5-ème dimanche de carême Troyes 2016

 Dimanche prochain, nous fêterons l’entrée triomphale du Christ à Jérusalem qui sera suivie de la semaine de la Passion qui aboutira à la fête de la Résurrection du Christ. Le Grand carême est un temps de prière, de jeûne et de méditation. Pendant le carême, nous essayons de vivre comme nous devrions vivre en permanence, tout le reste de l’année. Faisons le point.

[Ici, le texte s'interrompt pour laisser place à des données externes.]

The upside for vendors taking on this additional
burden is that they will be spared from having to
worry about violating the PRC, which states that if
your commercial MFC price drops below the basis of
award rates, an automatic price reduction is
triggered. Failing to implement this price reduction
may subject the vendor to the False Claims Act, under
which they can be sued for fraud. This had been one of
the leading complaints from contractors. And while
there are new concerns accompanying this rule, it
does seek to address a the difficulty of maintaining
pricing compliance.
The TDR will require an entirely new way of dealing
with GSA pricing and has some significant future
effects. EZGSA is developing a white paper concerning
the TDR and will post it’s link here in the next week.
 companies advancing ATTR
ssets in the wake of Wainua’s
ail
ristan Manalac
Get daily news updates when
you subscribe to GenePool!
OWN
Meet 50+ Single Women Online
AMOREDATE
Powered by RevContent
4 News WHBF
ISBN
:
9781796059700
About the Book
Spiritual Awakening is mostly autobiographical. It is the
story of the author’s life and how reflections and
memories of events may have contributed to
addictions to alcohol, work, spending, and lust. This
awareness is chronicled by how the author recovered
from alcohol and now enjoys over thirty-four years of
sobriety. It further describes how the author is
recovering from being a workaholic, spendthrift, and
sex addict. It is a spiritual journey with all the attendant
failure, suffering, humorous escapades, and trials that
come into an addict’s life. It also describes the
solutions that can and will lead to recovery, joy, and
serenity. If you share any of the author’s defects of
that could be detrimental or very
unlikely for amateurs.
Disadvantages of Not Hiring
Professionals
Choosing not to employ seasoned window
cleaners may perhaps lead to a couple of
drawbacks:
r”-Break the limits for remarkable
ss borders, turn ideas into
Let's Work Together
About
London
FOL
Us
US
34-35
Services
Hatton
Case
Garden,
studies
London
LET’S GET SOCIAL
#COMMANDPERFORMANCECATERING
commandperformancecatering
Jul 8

En quoi nous distinguons-nous de ceux qui ne sont pas chrétiens ? En quoi nous distinguons-nous des chrétiens dont le chemin est plus ou moins différent du nôtre, même si nous allons dans la même direction ? Et enfin, sommes-nous vraiment ecclésialisés ?

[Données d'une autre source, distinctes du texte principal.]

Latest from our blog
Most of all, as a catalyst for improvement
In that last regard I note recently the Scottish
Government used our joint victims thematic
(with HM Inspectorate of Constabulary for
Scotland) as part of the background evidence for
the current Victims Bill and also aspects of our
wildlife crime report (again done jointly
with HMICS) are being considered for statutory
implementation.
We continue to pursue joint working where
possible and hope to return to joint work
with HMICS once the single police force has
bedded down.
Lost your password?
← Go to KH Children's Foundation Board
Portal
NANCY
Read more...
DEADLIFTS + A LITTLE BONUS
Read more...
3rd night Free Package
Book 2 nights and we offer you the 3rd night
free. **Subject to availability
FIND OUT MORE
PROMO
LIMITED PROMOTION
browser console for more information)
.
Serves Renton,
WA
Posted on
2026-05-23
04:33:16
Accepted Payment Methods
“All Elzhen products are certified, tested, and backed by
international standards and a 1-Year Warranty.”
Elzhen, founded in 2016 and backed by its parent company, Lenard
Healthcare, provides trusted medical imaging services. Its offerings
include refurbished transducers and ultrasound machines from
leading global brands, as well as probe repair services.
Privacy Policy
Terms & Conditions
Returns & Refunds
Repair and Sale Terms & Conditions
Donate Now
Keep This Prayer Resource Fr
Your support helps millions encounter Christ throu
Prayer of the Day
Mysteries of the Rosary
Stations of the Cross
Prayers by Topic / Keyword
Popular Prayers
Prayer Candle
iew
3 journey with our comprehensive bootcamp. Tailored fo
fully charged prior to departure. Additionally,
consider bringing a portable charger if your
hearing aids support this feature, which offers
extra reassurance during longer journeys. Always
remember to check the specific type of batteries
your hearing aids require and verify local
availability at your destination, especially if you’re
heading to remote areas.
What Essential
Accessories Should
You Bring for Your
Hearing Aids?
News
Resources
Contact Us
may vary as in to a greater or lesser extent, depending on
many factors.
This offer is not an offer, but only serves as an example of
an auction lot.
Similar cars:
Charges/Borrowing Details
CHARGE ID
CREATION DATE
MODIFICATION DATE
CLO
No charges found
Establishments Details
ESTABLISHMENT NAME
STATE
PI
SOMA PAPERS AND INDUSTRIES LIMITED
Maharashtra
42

L’ecclésialisation de notre vie, préconisée par nos prédécesseurs dans l’Archevêché, fait partie de l’héritage que nous avons reçu du Concile de Moscou de 1917-1918. La racine de ce mot est « ecclesia » – « église » en grec. L’Eglise, cette construction mystique dont le Christ est la tête et les vivants et les défunts sont le corps, est aussi l’institution humaine, fondée par le Christ. L’ecclésialisation de notre vie est notre participation à cet édifice à la fois mystique et humain. Elle est un mode de vie, complété par une prière, par un dialogue avec Dieu à la fois individuel et collectif. L’ecclésialisation ne s’arrête pas dès que nous sommes sortis de l’église avec un « e » minuscule. Elle se manifeste aussi, ou ne se manifeste pas dans notre quotidien.

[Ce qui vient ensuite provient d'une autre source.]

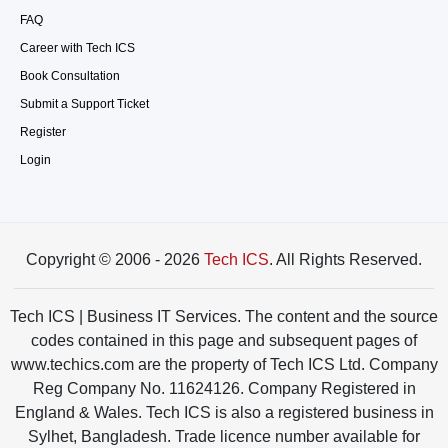
FAQ
Career with Tech ICS
Book Consultation
Submit a Support Ticket
Register
Login
Copyright © 2006 - 2026
Tech ICS
. All Rights Reserved.
Tech ICS | Business IT Services. The content and the source
codes contained in this page and subsequent pages of
www.techics.com are the property of Tech ICS Ltd. Company
Reg Company No. 11624126. Company Registered in
England & Wales. Tech ICS is also a registered business in
Sylhet, Bangladesh. Trade licence number available for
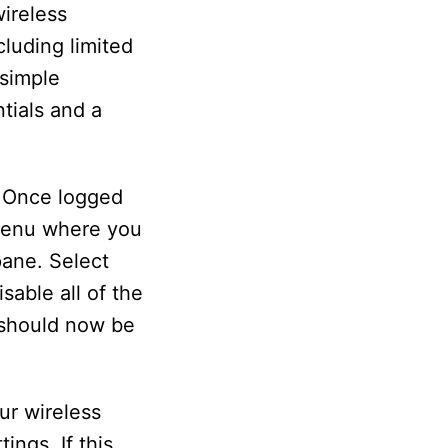
ireless
luding limited
 simple
tials and a
. Once logged
 menu where you
pane. Select
able all of the
d should now be
ur wireless
ings. If this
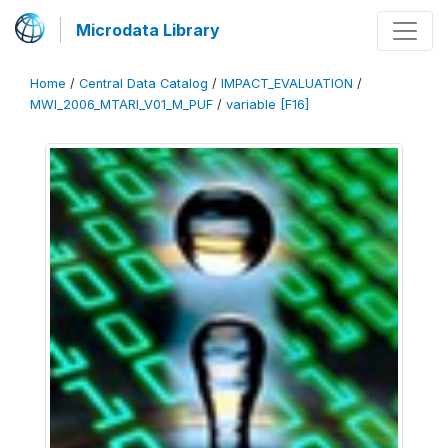
Microdata Library
Home
/
Central Data Catalog
/
IMPACT_EVALUATION
/
MWI_2006_MTARI_V01_M_PUF
/
variable [F16]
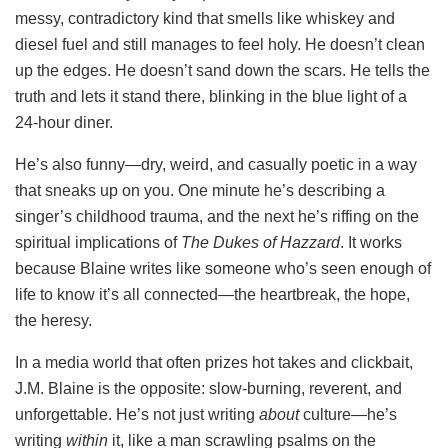
messy, contradictory kind that smells like whiskey and
diesel fuel and still manages to feel holy. He doesn’t clean
up the edges. He doesn’t sand down the scars. He tells the
truth and lets it stand there, blinking in the blue light of a
24-hour diner.
He’s also funny—dry, weird, and casually poetic in a way
that sneaks up on you. One minute he’s describing a
singer’s childhood trauma, and the next he’s riffing on the
spiritual implications of
The Dukes of Hazzard
. It works
because Blaine writes like someone who’s seen enough of
life to know it’s all connected—the heartbreak, the hope,
the heresy.
In a media world that often prizes hot takes and clickbait,
J.M. Blaine is the opposite: slow-burning, reverent, and
unforgettable. He’s not just writing
about
culture—he’s
writing
within
it, like a man scrawling psalms on the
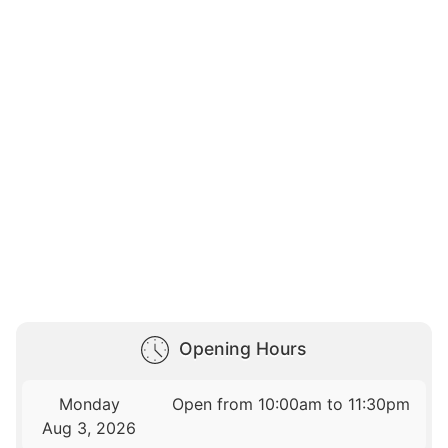
Opening Hours
Monday
Open from 10:00am to 11:30pm
Aug 3, 2026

Quelle part accordons-nous à « l’individuel », quelle part accordons-nous au « collectif », et à l’Eglise-institution ? La tentation est grande de se passer d’intermédiaire, avec l’illusion que l’on peut avoir, tout seul, une relation directe avec Dieu. Dans la prière que le Christ nous a léguée, nous n’utilisons que la première personne du pluriel – nous nous adressons à « notre Père». Dans la prière à l’Esprit Saint, dans la prière au Roi céleste, c’est aussi le « nous » qui est utilisé. Dans ces deux prières, il ne s’agit pas d’un « nous » littéraire, il s’agit d’un « nous » collectif qui désigne l’ensemble que nous constituons dans l’Eglise. Le Christ a dit à Ses disciples que « là où deux ou trois seraient réunis en Son Nom, Il serait au milieu d’eux ». C’est en s’appuyant sur ces paroles qu’au cours de la liturgie, le célébrant annonce aux fidèles : « le Christ est parmi nous » et qu’ils répondent : « Il est et Il sera ». Que ce soit dans les litanies ou dans presque toutes les prières, la 1-ère personne du pluriel prédomine très nettement sur la première du singulier. Nous ne passons à la première personne du singulier, nous ne passons au « je », qu’à deux moment de la liturgie : dans le credo : « Je crois en un seul Dieu, (…) et dans la prière avant la communion : « Je crois, Seigneur et je confesse, que Tu es en vérité le Christ, le Fils du Dieu vivant, venu sauver les pécheurs dont je suis le premier ». Le « je » est la marque d’un engagement personnel. Mais nous nous engageons tous ensemble.

Quelles conclusions peut-on tirer de tout cela ? La foi ne peut être qu’individuelle, mais elle n’a aucun sens si elle est centrée sur notre seule personne. La prière doit également, impérativement, être collective. On ne peut faire abstraction de son prochain. D’ailleurs, un prêtre orthodoxe n’a pas le droit de célébrer seul. L’Esprit est, certes, présent en tout lieu, et la prière individuelle est nécessaire et incontournable. Mais le Christ nous demande de la compléter par une prière collective, dont nous ne pouvons faire l’économie. L’une ne va pas sans l’autre. Et la vie spirituelle est plus que bancale, si l’on privilégie la prière individuelle, si l’on estime que l’on peut se passer de la prière collective en Eglise.

Dans la liturgie de Saint Basile nous prions pour ceux qui se sont absentés pour « de justes raisons », pour des raisons de santé ou de force majeure. Cela veut dire que dans la plupart des cas, quand nous n’allons pas aux offices pour «convenances personnelles», pour ne pas dire autre chose, nous nous mettons en dehors de l’Eglise (avec un E majuscule). Le carême est là pour nous aider à retrouver le bon chemin, essayons d’en tirer profit, sans oublier que dans notre paroisse, avec des vêpres et une liturgie mensuelles, le régime est plus que léger par rapport aux normes orthodoxes en vigueur. Gardons à l’esprit que les offices nous apportent plus de bienfaits qu’ils ne nous demandent d’efforts, et que les négliger est dangereux sur le plan spirituel.